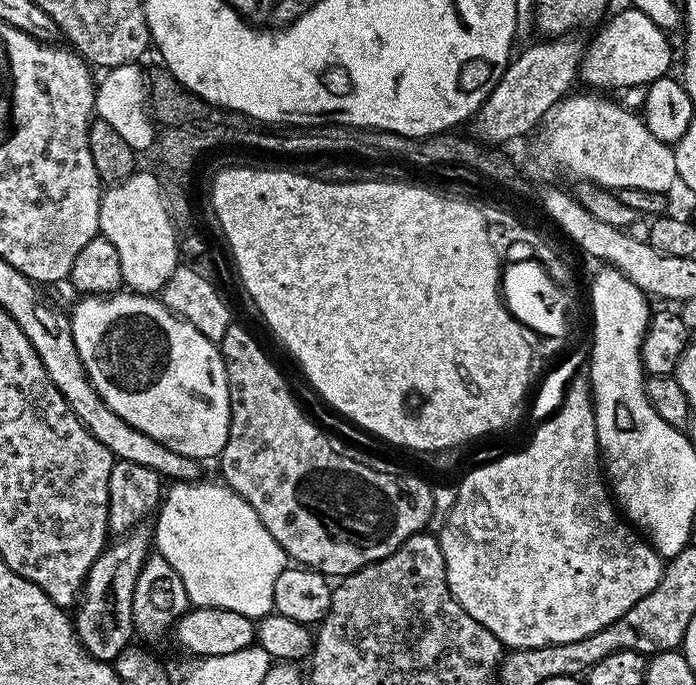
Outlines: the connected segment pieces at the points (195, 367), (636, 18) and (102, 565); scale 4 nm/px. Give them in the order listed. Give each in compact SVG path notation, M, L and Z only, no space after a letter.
M121 290L109 297L84 296L76 309L71 309L74 346L82 358L88 380L98 390L102 402L114 410L120 418L130 422L134 430L142 430L170 446L186 458L201 462L219 457L226 446L230 430L230 390L226 378L226 366L222 362L217 341L206 338L190 322L176 316L165 306L163 299L152 294Z
M626 6L626 9L611 16L600 26L600 32L593 38L590 46L585 47L580 60L579 81L586 83L592 90L620 90L634 86L645 87L656 80L663 79L672 64L672 46L667 38L669 36L665 29L643 14L637 8Z
M144 526L134 528L130 532L123 533L119 538L113 539L100 553L100 557L92 563L88 577L84 579L82 595L74 608L74 627L76 637L80 639L88 655L93 656L95 660L115 661L116 655L122 649L129 647L131 640L128 639L134 636L131 600L134 598L136 579L144 566L144 561L150 555L150 532L146 529L147 527Z

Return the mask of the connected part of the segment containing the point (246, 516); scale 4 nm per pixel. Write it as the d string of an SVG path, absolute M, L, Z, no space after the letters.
M176 482L167 489L158 511L155 513L154 548L170 566L178 572L185 583L186 594L191 603L198 608L221 608L240 613L253 620L269 615L273 611L274 582L286 566L282 546L262 526L258 514L237 492L223 483Z

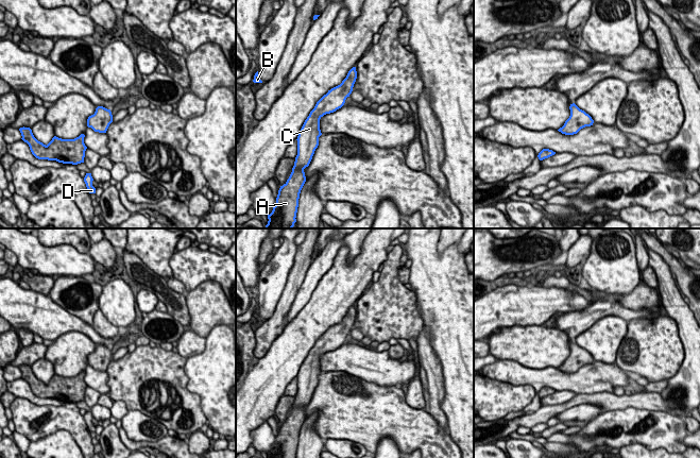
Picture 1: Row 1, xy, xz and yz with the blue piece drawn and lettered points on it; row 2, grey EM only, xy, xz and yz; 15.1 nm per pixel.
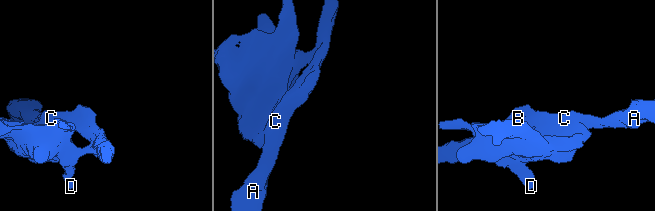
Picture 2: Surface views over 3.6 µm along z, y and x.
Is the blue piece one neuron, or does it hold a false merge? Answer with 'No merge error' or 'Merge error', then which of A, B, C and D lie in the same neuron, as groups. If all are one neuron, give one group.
No merge error. Groups: A B C D

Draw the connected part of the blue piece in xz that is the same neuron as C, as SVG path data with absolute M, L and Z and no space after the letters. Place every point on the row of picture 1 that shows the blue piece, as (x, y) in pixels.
M353 67L342 83L324 95L305 120L297 136L297 155L292 172L287 182L280 186L273 210L268 215L266 228L292 228L296 222L296 213L301 190L306 182L304 169L309 166L319 146L320 119L341 108L353 91L357 79Z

=== Task statement ===
Each line from the one containing "Is the blue" through the final line of the listing above should be returned exactly; return nothing else.

=== Written response ===
Is the blue piece one neuron, or does it hold a false merge? Answer with 'No merge error' or 'Merge error', then which of A, B, C and D lie in the same neuron, as groups. If all are one neuron, give one group.
No merge error. Groups: A B C D

Draw the connected part of the blue piece in xz that is the same neuron as C, as SVG path data with absolute M, L and Z and no space after the letters. Place every point on the row of picture 1 that shows the blue piece, as (x, y) in pixels.
M353 67L342 83L324 95L305 120L297 136L297 155L292 172L287 182L280 186L273 210L268 215L266 228L292 228L296 222L296 213L301 190L306 182L304 169L309 166L319 146L320 119L341 108L353 91L357 79Z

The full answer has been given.